Segment Open

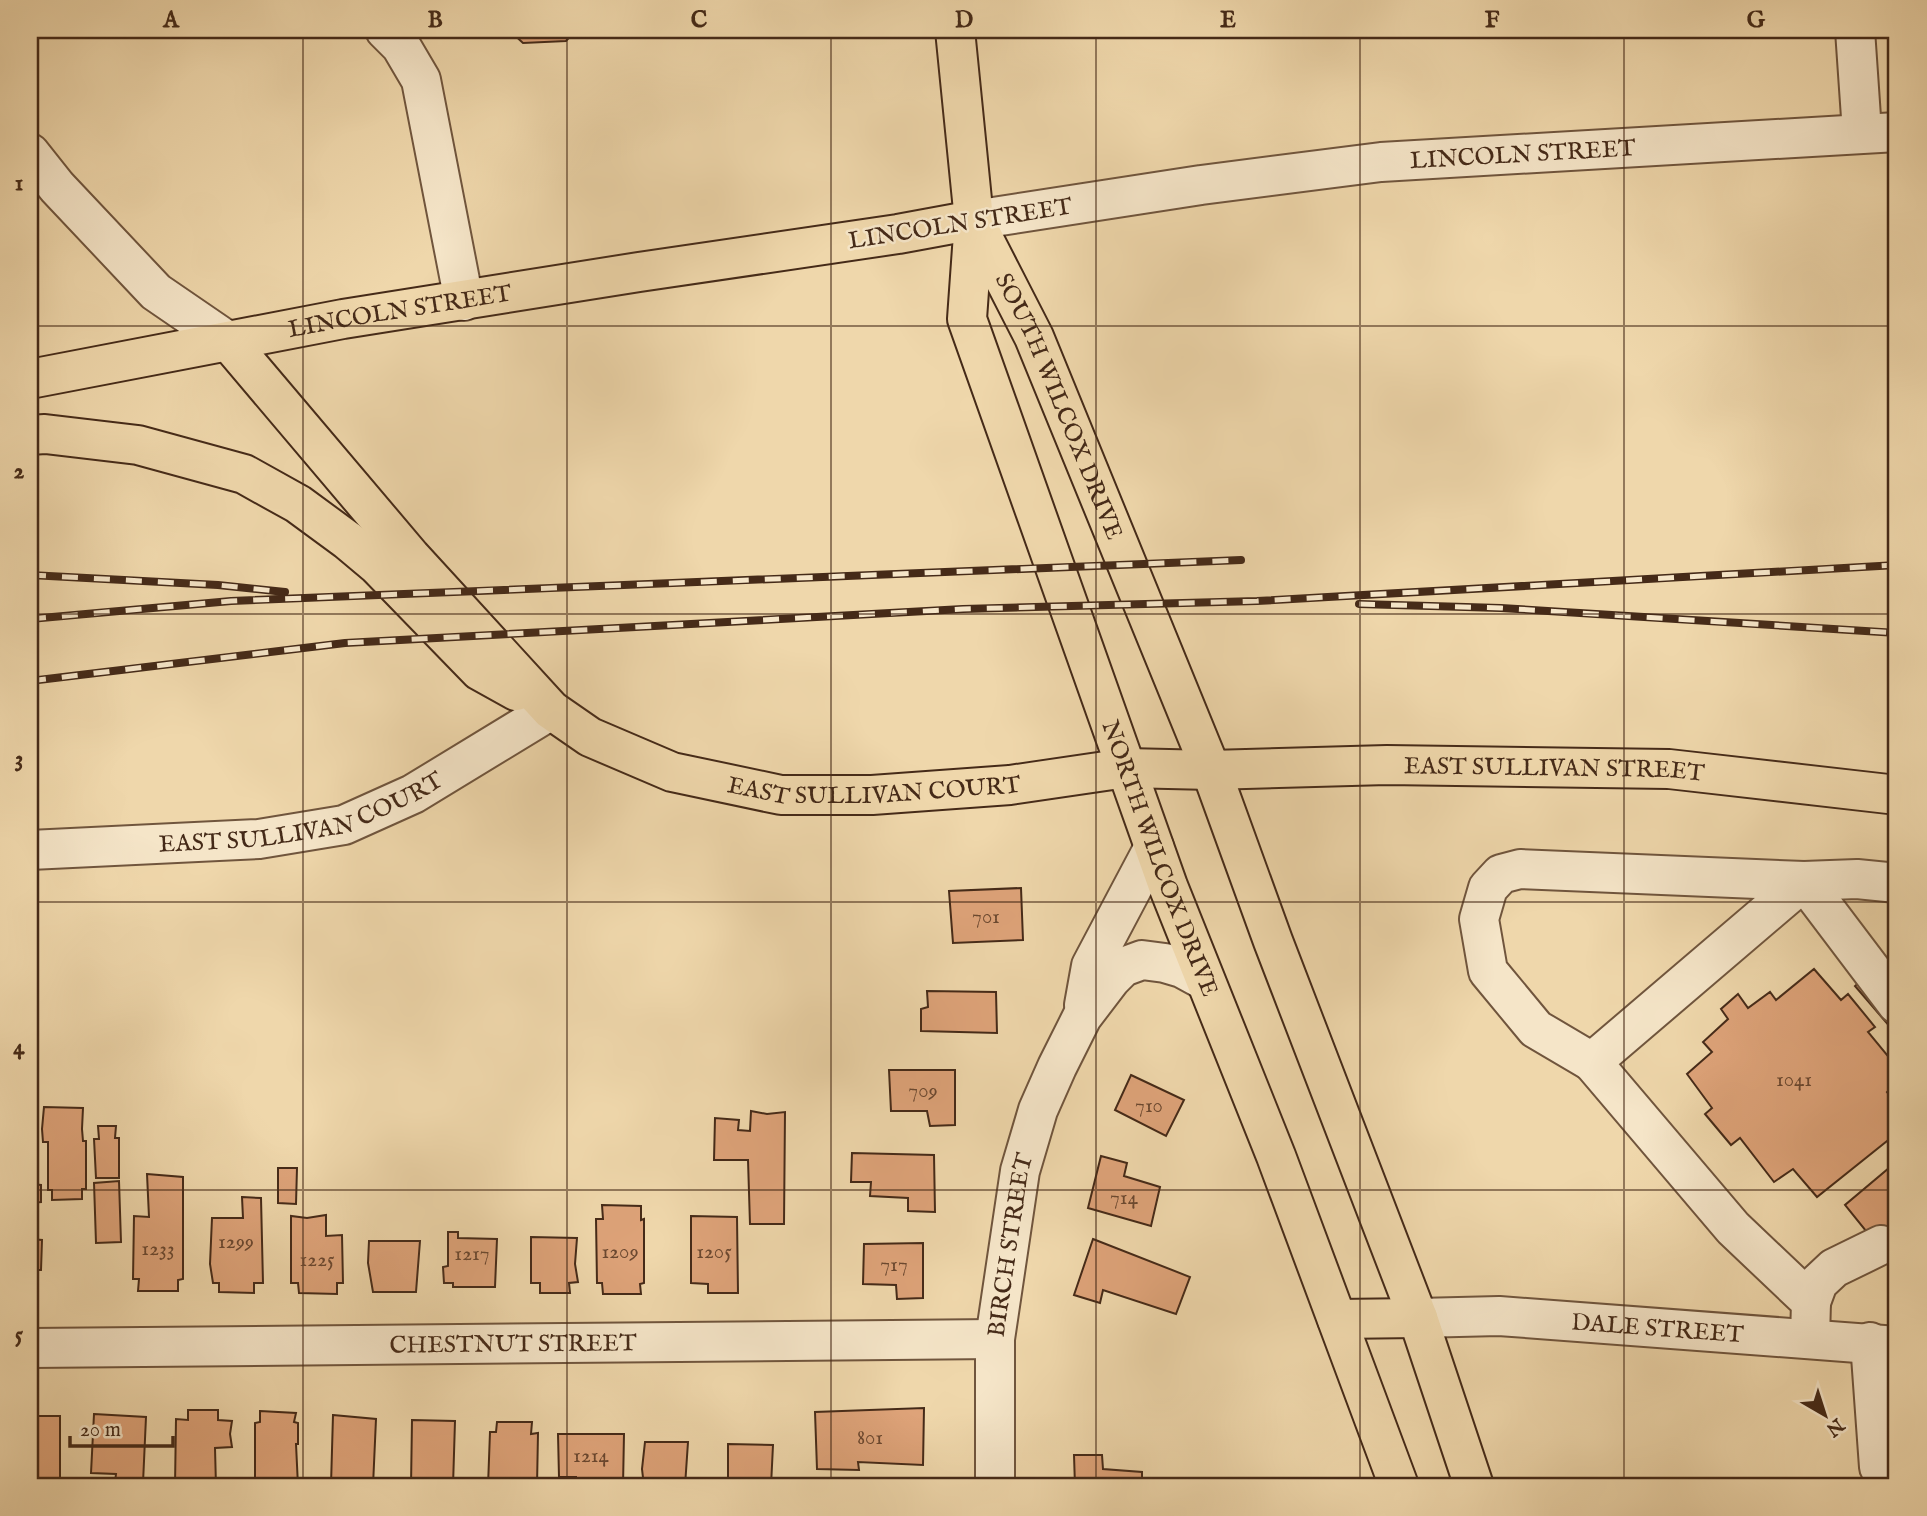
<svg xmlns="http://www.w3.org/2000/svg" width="1927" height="1516" font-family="'IM FELL English',serif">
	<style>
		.building { fill: #dea379; stroke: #452a18; stroke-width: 2 }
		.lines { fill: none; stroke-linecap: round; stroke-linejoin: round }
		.minor-casing { stroke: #70553d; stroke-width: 42 }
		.major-casing { stroke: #452a18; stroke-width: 42 }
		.minor { stroke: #f5e5c8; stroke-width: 38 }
		.major { stroke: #efd7ab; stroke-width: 38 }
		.rail-casing { stroke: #452a18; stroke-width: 8 }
		.rail { stroke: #f5e5c8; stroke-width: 5; stroke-dasharray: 16; stroke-linecap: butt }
		.grid { fill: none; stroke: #452a18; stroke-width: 2; stroke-opacity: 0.55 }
		.labels { text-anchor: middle; stroke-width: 5; stroke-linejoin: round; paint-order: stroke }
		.number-label { font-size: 21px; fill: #6b4830 }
		.street-label { font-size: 24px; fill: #452a18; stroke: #f5e5c8 }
		.neatline { fill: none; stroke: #452a18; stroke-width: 2.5 }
		.grid-label { font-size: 23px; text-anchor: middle; font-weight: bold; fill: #452a18 }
	</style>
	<rect width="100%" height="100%" fill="#efd7ab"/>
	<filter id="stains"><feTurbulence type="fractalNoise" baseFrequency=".00286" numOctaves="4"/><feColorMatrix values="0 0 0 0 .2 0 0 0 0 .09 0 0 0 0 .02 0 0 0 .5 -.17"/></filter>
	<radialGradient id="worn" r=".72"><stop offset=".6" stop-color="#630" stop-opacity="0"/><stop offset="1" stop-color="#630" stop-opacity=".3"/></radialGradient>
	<g class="building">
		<polygon points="509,30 576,30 566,41 523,43"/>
		<polygon points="1021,888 1023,940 953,943 949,891"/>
		<polygon points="1897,949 1897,1035 1855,986"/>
		<polygon points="1814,969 1841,1000 1848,994 1875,1027 1868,1032 1897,1067 1897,1083 1887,1092 1897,1105 1897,1133 1817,1197 1793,1169 1774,1182 1740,1138 1731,1145 1705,1114 1712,1108 1687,1074 1712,1052 1703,1042 1728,1019 1721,1009 1738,994 1748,1008 1770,992 1776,1000"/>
		<polygon points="927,991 996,992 997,1033 921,1031 921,1009 928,1007"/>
		<polygon points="889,1070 955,1070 955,1125 930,1126 927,1111 891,1111"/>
		<polygon points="1131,1075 1184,1100 1166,1136 1115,1110"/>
		<polygon points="44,1107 83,1108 82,1129 83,1141 86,1141 86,1189 82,1189 82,1199 52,1200 52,1190 48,1190 48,1142 43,1142 42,1129"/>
		<polygon points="751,1111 767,1114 785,1112 784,1224 750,1224 748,1160 714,1160 715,1118 739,1120 738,1130 750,1131"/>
		<polygon points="98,1126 116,1126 115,1138 119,1138 119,1178 96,1178 94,1139 99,1139"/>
		<polygon points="852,1153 934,1155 935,1212 908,1211 908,1198 870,1196 871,1182 851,1182"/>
		<polygon points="1101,1156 1127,1163 1124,1176 1160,1187 1151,1226 1088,1208"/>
		<polygon points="278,1168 297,1168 296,1204 278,1203"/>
		<polygon points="1889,1168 1897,1178 1897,1266 1895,1267 1845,1205"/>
		<polygon points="147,1174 183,1177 183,1279 178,1280 178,1291 138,1291 139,1279 133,1279 134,1216 149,1217"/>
		<polygon points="119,1181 121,1242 96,1243 94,1183"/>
		<polygon points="30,1184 41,1185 41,1202 30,1203"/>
		<polygon points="242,1197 261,1198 263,1283 254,1283 254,1293 219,1292 219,1283 213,1283 210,1264 212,1218 243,1218"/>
		<polygon points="602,1205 641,1206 641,1220 644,1219 644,1283 640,1284 641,1294 603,1294 602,1283 597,1283 596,1219 603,1219"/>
		<polygon points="326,1215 326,1236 342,1235 343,1283 337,1283 337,1294 299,1293 298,1283 291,1283 291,1216 307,1218"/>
		<polygon points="691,1216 737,1217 738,1293 708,1293 708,1284 691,1283"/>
		<polygon points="448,1232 458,1232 458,1238 497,1239 495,1287 453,1287 453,1283 444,1283 443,1267 448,1266"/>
		<polygon points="531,1237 577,1238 575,1264 578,1282 569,1283 570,1293 540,1293 540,1283 531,1283"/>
		<polygon points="30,1239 42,1240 41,1270 30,1270"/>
		<polygon points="1093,1239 1190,1277 1176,1314 1103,1290 1100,1303 1074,1295"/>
		<polygon points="369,1241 420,1241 416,1292 373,1292 368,1263"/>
		<polygon points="923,1243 923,1298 897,1299 896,1285 863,1284 864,1244"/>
		<polygon points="924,1408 923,1465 858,1462 859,1470 817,1469 815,1412"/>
		<polygon points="188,1410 218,1410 218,1420 232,1421 230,1434 232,1447 215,1448 216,1486 175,1486 176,1419 188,1420"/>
		<polygon points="260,1411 296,1413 294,1422 298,1423 298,1444 296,1444 298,1486 255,1486 255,1423 260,1422"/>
		<polygon points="94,1414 146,1417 143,1483 115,1482 116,1474 91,1473"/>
		<polygon points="333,1415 376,1419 373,1486 331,1485"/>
		<polygon points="30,1416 60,1416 60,1481 54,1481 54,1486 30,1486"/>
		<polygon points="412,1420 455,1421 453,1486 411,1486"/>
		<polygon points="497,1422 532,1422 531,1434 538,1433 537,1486 488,1486 490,1432 496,1432"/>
		<polygon points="558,1434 624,1434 623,1486 576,1486 576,1477 559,1477"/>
		<polygon points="645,1442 688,1442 685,1486 644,1486 642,1469"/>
		<polygon points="728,1444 773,1445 771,1486 728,1486"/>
		<polygon points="1074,1455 1102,1455 1103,1469 1142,1472 1142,1486 1075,1486"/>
		<polygon points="856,1483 922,1484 922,1486 857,1486"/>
	</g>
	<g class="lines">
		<defs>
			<g id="minor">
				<polyline points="385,30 401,46 421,80 464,301"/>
				<polyline points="1855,30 1862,132"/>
				<polyline points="30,153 57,187 156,292 229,342"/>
				<path id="s1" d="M974,220L1201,185L1381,162L1897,132"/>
				<path id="s2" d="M30,850L259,839L344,825L413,794L551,710"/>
				<polyline points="1084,1005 1091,966 1154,847"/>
				<polyline points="1592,1062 1536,1029 1488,971 1479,919 1488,888 1501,874 1520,869 1804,881 1857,879 1897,883"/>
				<polyline points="1811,1302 1818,1283 1834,1268 1881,1245"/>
				<path id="s3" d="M1418,1318L1499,1316L1897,1346"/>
				<polyline points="1810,1338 1811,1302 1733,1228 1592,1062 1804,881 1897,1004"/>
				<polyline points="1870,1342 1879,1467 1891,1486"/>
				<path id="s4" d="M30,1348L995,1339"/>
				<path id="s5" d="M995,1486V1339L1020,1171L1038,1110L1057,1067L1082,1017L1111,979L1123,967L1142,960L1165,963L1182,968L1204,980"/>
			</g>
			<g id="major">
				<path id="s6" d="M955,30L974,220L1034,337L1211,770L1273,941L1418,1318L1474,1486"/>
				<path id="s7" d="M974,220L967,319L1168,886L1276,1156L1399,1486"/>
				<path id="s8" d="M229,342L411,557L551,710L590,737L672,772L781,795H872L1010,785L1126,768L1211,770L1387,765L1669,769L1897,795"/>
				<path id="s9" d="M30,379L343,319L639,272L898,234L974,220"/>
				<polyline points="30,435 45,434 138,445 244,474 298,504 347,540 378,566 480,671 516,691"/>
				<polyline points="1337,1319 1418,1318"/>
			</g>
		</defs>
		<use href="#minor" class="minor-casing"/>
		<use href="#major" class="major-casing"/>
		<use href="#minor" class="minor"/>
		<use href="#major" class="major"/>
		<defs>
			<g id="rail">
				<polyline points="30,575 218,585 285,592"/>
				<polyline points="1359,604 1501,608 1897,633"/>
				<polyline points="30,619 231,601 1241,560"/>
				<polyline points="30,681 345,643 963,609 1257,601 1897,565"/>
			</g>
		</defs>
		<use href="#rail" class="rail-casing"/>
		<use href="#rail" class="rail"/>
	</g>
	<path class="grid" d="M303,30V1486M567,30V1486M831,30V1486M1096,30V1486M1360,30V1486M1624,30V1486M30,326H1897M30,614H1897M30,902H1897M30,1190H1897"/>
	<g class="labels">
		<g class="number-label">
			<text x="986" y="923">701</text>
			<text x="1794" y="1086">1041</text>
			<text x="923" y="1097">709</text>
			<text x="1149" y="1112">710</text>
			<text x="1124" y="1204">714</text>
			<text x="236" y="1248">1299</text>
			<text x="158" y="1255">1233</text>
			<text x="620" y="1258">1209</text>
			<text x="714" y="1258">1205</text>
			<text x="472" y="1260">1217</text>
			<text x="317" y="1266">1225</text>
			<text x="894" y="1271">717</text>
			<text x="870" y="1444">801</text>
			<text x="591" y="1462">1214</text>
		</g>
		<g class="street-label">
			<text dy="8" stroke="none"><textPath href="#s1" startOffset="553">LINCOLN STREET</textPath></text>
			<text transform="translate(960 223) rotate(-9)" y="8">LINCOLN STREET</text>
			<text dy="8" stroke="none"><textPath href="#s9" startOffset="376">LINCOLN STREET</textPath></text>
			<text dy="8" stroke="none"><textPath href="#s6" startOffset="396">SOUTH WILCOX DRIVE</textPath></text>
			<text dy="8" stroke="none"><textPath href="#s8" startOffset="1512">EAST SULLIVAN STREET</textPath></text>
			<text dy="8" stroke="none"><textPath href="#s8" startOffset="830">EAST SULLIVAN COURT</textPath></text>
			<text dy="8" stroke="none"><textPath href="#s2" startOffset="276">EAST SULLIVAN COURT</textPath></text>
			<text dy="8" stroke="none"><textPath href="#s7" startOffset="672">NORTH WILCOX DRIVE</textPath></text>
			<text dy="8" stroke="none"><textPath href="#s5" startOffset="242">BIRCH STREET</textPath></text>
			<text dy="8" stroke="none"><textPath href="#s3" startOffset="240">DALE STREET</textPath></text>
			<text dy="8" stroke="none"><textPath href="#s4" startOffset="483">CHESTNUT STREET</textPath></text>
		</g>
	</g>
	<rect width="1927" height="1516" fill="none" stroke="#efd7ab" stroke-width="77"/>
	<g transform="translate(1825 1415) rotate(141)" stroke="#f5e5c8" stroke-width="5" paint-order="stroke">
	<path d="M0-5L12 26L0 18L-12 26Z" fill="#452a18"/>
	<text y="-10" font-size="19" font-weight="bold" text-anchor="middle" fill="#452a18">N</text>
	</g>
	<path d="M70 1436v10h103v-10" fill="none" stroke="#452a18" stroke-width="3.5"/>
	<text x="80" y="1436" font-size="21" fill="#452a18" stroke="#f5e5c8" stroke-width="5" paint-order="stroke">20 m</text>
	<rect x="38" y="38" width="1850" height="1440" class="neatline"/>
	<g class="grid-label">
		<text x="171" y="27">A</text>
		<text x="435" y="27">B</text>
		<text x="699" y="27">C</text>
		<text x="964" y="27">D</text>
		<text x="1228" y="27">E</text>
		<text x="1492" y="27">F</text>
		<text x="1756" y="27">G</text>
		<text x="19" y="190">1</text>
		<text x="19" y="478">2</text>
		<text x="19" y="766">3</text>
		<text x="19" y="1054">4</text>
		<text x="19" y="1342">5</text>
	</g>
	<rect width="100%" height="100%" filter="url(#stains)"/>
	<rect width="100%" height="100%" fill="url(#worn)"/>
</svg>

Segment Closed

* [WHAT IS BEING ASKED]
Which of the lines in the material carry the string "worn"? Pull them out.

* [TASK RESULT]
	<radialGradient id="worn" r=".72"><stop offset=".6" stop-color="#630" stop-opacity="0"/><stop offset="1" stop-color="#630" stop-opacity=".3"/></radialGradient>
	<rect width="100%" height="100%" fill="url(#worn)"/>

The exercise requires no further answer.